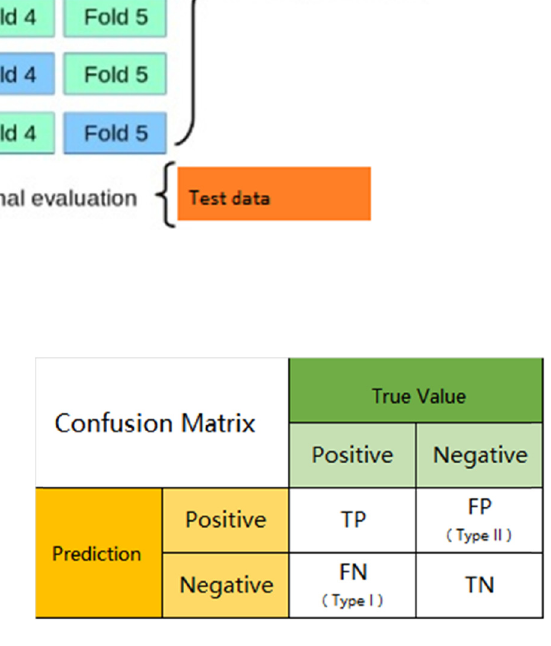
Figure 12: Schematic diagram of confusion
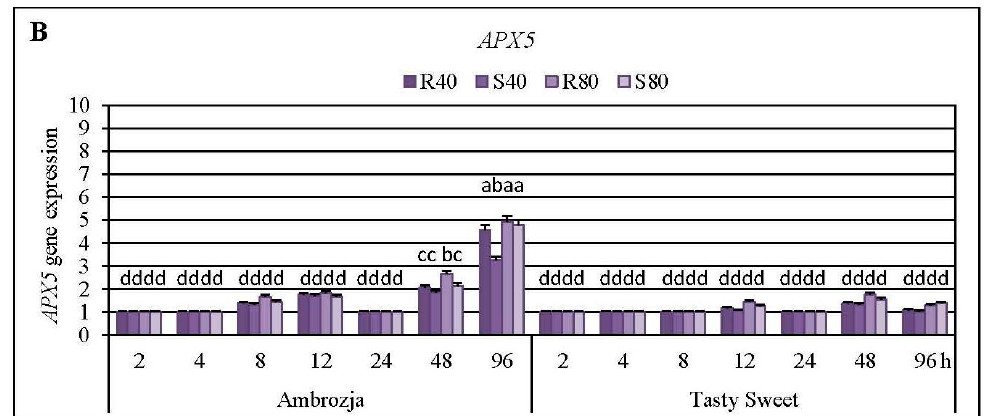
Figure 4. Influence of the cereal aphid’s infestation on relative expression of APX4 ( A ) and APX5 ( B ) genes in the seedlings of Ambrozja and Tasty Sweet maize varieties (first phase of the experiments). R40, R80—maize plants of a certain genotype infested with 40 or 80 R. padi females per seedling, accordingly; S40, S80—maize plants of a certain genotype infested with 40 or 80 S. avenae females per seedling, respectively. All data are presented as the mean (±SD) of three independent biotests, and significant differences in abundance of the APX transcripts are denoted by different letters ( p < 0.05; post-hoc Tukey’s test).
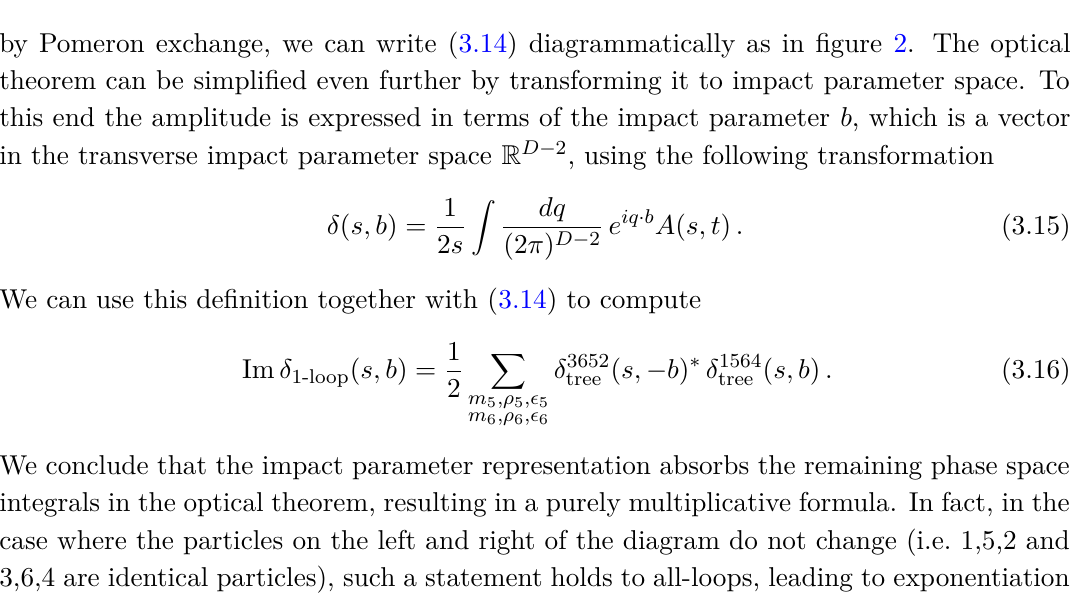
Figure 2 . Optical theorem in the Regge limit in terms of Feynman diagrams. The tree-level correlators are dominated by s -channel Pomeron exchange. The ellipses on the l.h.s. indicate that all string excitations are taken into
====
• _THE TASK_
Please copy out the whole listing exactly, minus its pictures.

• _RESULT OF THE EXERCISE_
Figure 12: Schematic diagram of confusion
Figure 4. Influence of the cereal aphid’s infestation on relative expression of APX4 ( A ) and APX5 ( B ) genes in the seedlings of Ambrozja and Tasty Sweet maize varieties (first phase of the experiments). R40, R80—maize plants of a certain genotype infested with 40 or 80 R. padi females per seedling, accordingly; S40, S80—maize plants of a certain genotype infested with 40 or 80 S. avenae females per seedling, respectively. All data are presented as the mean (±SD) of three independent biotests, and significant differences in abundance of the APX transcripts are denoted by different letters ( p < 0.05; post-hoc Tukey’s test).
Figure 2 . Optical theorem in the Regge limit in terms of Feynman diagrams. The tree-level correlators are dominated by s -channel Pomeron exchange. The ellipses on the l.h.s. indicate that all string excitations are taken into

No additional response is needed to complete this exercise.